Why openplaces?#

openplaces is designed for research that links land, buildings, rights, and values.

For instance, at the placeslab, we use it to:

What these analyses have in common is that they benefit from decision-grade data on land ownership and buildings, often requiring dozens of variables, ideally for tens of millions of properties.

Generating, maintaining, and analyzing such data is no simple feat. The openplaces project tries to make it easier.

Open source#

Open source logo

openplaces is open source.

It is published on Github under a permissive Apache 2.0 license.

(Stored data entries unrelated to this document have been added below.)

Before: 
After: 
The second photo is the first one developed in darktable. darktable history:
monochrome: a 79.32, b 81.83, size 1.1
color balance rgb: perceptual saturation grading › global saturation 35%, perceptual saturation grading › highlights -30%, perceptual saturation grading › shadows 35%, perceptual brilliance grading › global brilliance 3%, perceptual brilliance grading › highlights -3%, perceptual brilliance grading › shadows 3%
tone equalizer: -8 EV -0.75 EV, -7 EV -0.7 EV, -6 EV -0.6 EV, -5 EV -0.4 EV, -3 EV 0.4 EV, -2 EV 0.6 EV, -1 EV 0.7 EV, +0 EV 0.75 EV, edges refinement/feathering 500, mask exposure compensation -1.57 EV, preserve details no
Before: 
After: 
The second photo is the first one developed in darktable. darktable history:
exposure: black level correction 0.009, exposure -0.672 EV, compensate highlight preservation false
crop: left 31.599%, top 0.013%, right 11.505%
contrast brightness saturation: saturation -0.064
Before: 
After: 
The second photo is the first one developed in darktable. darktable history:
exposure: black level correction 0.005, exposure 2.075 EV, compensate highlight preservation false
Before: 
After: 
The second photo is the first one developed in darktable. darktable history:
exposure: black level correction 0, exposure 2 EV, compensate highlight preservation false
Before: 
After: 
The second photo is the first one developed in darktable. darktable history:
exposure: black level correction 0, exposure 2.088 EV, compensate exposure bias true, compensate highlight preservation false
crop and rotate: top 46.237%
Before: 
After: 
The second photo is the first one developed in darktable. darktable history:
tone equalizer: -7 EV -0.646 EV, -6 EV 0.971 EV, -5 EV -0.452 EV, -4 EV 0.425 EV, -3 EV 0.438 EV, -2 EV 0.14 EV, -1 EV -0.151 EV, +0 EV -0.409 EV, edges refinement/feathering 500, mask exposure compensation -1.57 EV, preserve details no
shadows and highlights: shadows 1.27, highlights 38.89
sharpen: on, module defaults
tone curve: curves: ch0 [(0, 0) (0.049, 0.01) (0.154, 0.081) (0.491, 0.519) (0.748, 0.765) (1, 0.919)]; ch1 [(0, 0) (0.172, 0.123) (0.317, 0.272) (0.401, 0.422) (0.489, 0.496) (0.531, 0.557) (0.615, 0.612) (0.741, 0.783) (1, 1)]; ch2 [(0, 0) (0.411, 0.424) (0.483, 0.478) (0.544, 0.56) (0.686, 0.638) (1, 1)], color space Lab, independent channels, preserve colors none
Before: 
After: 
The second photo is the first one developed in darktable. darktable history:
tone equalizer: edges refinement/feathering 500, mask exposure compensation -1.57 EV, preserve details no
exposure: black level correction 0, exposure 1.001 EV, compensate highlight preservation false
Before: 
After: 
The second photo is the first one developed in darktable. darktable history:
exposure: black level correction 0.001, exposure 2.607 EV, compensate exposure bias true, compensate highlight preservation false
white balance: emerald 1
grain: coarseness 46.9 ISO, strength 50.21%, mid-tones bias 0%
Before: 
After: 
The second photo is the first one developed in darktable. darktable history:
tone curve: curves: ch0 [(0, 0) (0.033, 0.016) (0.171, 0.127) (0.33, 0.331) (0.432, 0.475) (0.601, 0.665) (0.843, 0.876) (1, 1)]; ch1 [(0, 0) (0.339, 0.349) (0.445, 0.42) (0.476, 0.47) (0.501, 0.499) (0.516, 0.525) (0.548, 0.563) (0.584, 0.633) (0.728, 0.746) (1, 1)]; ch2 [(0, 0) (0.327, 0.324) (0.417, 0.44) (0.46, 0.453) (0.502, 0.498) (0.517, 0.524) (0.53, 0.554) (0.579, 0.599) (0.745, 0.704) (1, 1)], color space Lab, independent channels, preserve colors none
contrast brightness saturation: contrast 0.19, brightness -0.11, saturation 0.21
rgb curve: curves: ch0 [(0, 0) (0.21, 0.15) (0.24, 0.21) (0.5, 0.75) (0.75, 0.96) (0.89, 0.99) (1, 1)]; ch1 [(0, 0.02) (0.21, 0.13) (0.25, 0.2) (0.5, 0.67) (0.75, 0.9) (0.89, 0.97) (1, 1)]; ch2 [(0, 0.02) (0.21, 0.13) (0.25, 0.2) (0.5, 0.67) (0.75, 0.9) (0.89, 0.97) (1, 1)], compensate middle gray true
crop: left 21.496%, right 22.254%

Science lift everyone’s boat when data assembly and analysis are publicly accessible and reproducible. Leading public funders - the US National Science Foundation, the European Research Council, Japan’s Science and Technology Agency, and Brazil’s FAPESP - expect open access, data management plans, and public sharing of research outputs. Global frameworks like the UNESCO Recommendation on Open Science and initiatives like cOAlition S promote the idea of code and datasets as public infrastructure.

But land ownership and property data is sensitive, often identifiable, and subject to privacy protections. Public records are created by thousands of government agencies in thousands of formats. Researchers interested in large-scale analyses have to obtain licenses for data from commercial real estate data aggregators who discourage public sharing. Peer-reviewed journals in land, agricultural, environmental, or housing economics rarely expect publication of data.

Data sets that took analysts months or years to put together become unavailable after use - and the next person has to start from scratch.

This worsens the credibility problem of the empirical social sciences, e.g. in environmental and agricultural economics. When data quality and methods affect results, publication bias favors novel findings of statistical significance, and re-analyses are rare, professional competition creates incentives for questionable research practices.

Easy access to replicable methods can counter this trend. Publishing the codebase of research workflows allows others to revisit results, interrogate findings, estimate new uncertainties, share bug reports, and contribute improved methods.

Open source code creates shortcuts onto the shoulders of giants.

Scalable#

openplaces is meant to facilitate large-scale analyses.

You can develop a city-wide analysis on your laptop.

You can then parallelize your script on a research cluster to process satellite data and analyze patterns for millions of locations.

At Boston University’s placeslab, we have attributed satellite-based data to 133 million parcels in the US. We used the data for land valuation and hedonic valuation, producing tens of terabytes of trained models on our research cluster.

Global referencing#

Most empirical studies of property data produce insights for a given place:

  • a city, town, or municipality

  • a state, province, or department

  • a country

How generalizable are these insights? Do they replicate elsewhere?

Often, they do not. For instance, economists found that transferring environmental benefit estimates from one location to another is subject to large errors (e.g., a median of 39%).

Replicating studies in multiple locations can generate insights that are more context-sensitive, statistically robust, and representative.

Important from a privacy perspective: this shared analysis can happen without sharing the underlying, sensitive property data. Any analyst can use openplaces to build data sets for their home location in their own secure computing environment, analyze them with shared methods, and publish replicable findings without ever providing access to the underlying data.

To simplify data integration and exchange, openplaces ships with a globally consistent, hierarchical, referencing system of administrative units:

  • US -> United States

  • CO-AN -> Antioquia, a department of Colombia

  • US-CA-LA -> Los Angeles, a county in the state of California, United States

  • US-MA-MI-CA -> Cambridge, a city in Middlesex county, Massachusetts, United States

All data in the openplaces directory structure is organized by geography. This makes it easy to restrict or expand access to sensitive data on different locations to different groups of collaborators.

Cross-platform#

Open source logo

openplaces is developed for three operating systems. It runs on:

  • a government agency’s desktop computer (Microsoft Windows)

  • a student’s Macbook (macOS)

  • a university research cluster (Linux)

It is built in Python on top of the open-source geospatial Python ecosystem, including GDAL, GeoPandas, Rasterio, Xarray, Parquet, scikit-learn, and XGBoost.

Extensible#

openplaces makes it easy to integrate new datasets through recipes.

Recipes hold machine-readable instructions for data ingestion (download & file handling, column renaming, partitioning, etc.) and data harmonization (e.g. merging multiple parcel or building datasets into one).

New users write recipes to ingest new datasets or create new harmonized versions.

Recipes can be contributed to the public repository. Contributors receive badges and extra traffic to their published analyses.